■ What is being asked
What is needed here is an exact reprint of every record below.

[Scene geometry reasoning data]

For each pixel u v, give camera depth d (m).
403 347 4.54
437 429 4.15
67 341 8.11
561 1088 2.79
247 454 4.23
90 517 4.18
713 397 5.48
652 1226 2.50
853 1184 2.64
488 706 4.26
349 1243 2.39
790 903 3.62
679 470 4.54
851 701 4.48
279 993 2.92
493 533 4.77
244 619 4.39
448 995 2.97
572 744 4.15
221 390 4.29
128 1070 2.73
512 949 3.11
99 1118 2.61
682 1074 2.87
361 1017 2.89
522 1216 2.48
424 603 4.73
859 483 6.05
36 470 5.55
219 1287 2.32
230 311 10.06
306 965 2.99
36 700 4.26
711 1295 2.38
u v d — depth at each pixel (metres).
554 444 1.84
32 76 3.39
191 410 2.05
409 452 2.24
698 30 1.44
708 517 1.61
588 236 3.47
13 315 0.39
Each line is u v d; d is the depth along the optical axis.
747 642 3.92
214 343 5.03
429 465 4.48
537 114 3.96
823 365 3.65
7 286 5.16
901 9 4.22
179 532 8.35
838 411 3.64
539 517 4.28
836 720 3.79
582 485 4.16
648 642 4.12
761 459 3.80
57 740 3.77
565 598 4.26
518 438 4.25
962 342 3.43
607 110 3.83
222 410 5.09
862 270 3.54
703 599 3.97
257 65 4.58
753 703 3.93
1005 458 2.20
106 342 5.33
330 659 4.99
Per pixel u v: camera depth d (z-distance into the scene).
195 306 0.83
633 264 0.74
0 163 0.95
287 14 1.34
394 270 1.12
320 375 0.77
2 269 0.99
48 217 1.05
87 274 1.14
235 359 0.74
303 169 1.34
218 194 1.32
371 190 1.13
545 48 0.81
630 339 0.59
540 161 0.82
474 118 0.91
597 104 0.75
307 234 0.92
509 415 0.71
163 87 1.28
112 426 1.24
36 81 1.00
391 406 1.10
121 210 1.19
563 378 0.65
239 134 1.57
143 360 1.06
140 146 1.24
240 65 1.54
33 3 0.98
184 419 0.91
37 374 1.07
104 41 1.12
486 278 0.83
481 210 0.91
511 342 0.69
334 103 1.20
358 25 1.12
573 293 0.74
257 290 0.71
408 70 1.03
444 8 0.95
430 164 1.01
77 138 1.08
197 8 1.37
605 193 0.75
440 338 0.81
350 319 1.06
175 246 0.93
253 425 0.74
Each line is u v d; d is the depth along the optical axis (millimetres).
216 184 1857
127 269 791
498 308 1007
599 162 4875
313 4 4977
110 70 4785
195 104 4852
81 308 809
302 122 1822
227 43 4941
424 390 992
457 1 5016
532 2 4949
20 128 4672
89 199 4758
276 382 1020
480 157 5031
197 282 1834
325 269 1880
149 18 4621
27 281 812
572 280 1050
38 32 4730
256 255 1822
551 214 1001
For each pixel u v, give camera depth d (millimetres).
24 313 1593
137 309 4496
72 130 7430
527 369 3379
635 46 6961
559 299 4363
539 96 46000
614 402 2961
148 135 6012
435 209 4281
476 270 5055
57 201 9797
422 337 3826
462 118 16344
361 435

■ Completed exercise
For each pixel u v, give camera depth d (m).
403 347 4.54
437 429 4.15
67 341 8.11
561 1088 2.79
247 454 4.23
90 517 4.18
713 397 5.48
652 1226 2.50
853 1184 2.64
488 706 4.26
349 1243 2.39
790 903 3.62
679 470 4.54
851 701 4.48
279 993 2.92
493 533 4.77
244 619 4.39
448 995 2.97
572 744 4.15
221 390 4.29
128 1070 2.73
512 949 3.11
99 1118 2.61
682 1074 2.87
361 1017 2.89
522 1216 2.48
424 603 4.73
859 483 6.05
36 470 5.55
219 1287 2.32
230 311 10.06
306 965 2.99
36 700 4.26
711 1295 2.38
u v d — depth at each pixel (metres).
554 444 1.84
32 76 3.39
191 410 2.05
409 452 2.24
698 30 1.44
708 517 1.61
588 236 3.47
13 315 0.39
Each line is u v d; d is the depth along the optical axis.
747 642 3.92
214 343 5.03
429 465 4.48
537 114 3.96
823 365 3.65
7 286 5.16
901 9 4.22
179 532 8.35
838 411 3.64
539 517 4.28
836 720 3.79
582 485 4.16
648 642 4.12
761 459 3.80
57 740 3.77
565 598 4.26
518 438 4.25
962 342 3.43
607 110 3.83
222 410 5.09
862 270 3.54
703 599 3.97
257 65 4.58
753 703 3.93
1005 458 2.20
106 342 5.33
330 659 4.99
Per pixel u v: camera depth d (z-distance into the scene).
195 306 0.83
633 264 0.74
0 163 0.95
287 14 1.34
394 270 1.12
320 375 0.77
2 269 0.99
48 217 1.05
87 274 1.14
235 359 0.74
303 169 1.34
218 194 1.32
371 190 1.13
545 48 0.81
630 339 0.59
540 161 0.82
474 118 0.91
597 104 0.75
307 234 0.92
509 415 0.71
163 87 1.28
112 426 1.24
36 81 1.00
391 406 1.10
121 210 1.19
563 378 0.65
239 134 1.57
143 360 1.06
140 146 1.24
240 65 1.54
33 3 0.98
184 419 0.91
37 374 1.07
104 41 1.12
486 278 0.83
481 210 0.91
511 342 0.69
334 103 1.20
358 25 1.12
573 293 0.74
257 290 0.71
408 70 1.03
444 8 0.95
430 164 1.01
77 138 1.08
197 8 1.37
605 193 0.75
440 338 0.81
350 319 1.06
175 246 0.93
253 425 0.74
Each line is u v d; d is the depth along the optical axis (millimetres).
216 184 1857
127 269 791
498 308 1007
599 162 4875
313 4 4977
110 70 4785
195 104 4852
81 308 809
302 122 1822
227 43 4941
424 390 992
457 1 5016
532 2 4949
20 128 4672
89 199 4758
276 382 1020
480 157 5031
197 282 1834
325 269 1880
149 18 4621
27 281 812
572 280 1050
38 32 4730
256 255 1822
551 214 1001
For each pixel u v, give camera depth d (millimetres).
24 313 1593
137 309 4496
72 130 7430
527 369 3379
635 46 6961
559 299 4363
539 96 46000
614 402 2961
148 135 6012
435 209 4281
476 270 5055
57 201 9797
422 337 3826
462 118 16344
361 435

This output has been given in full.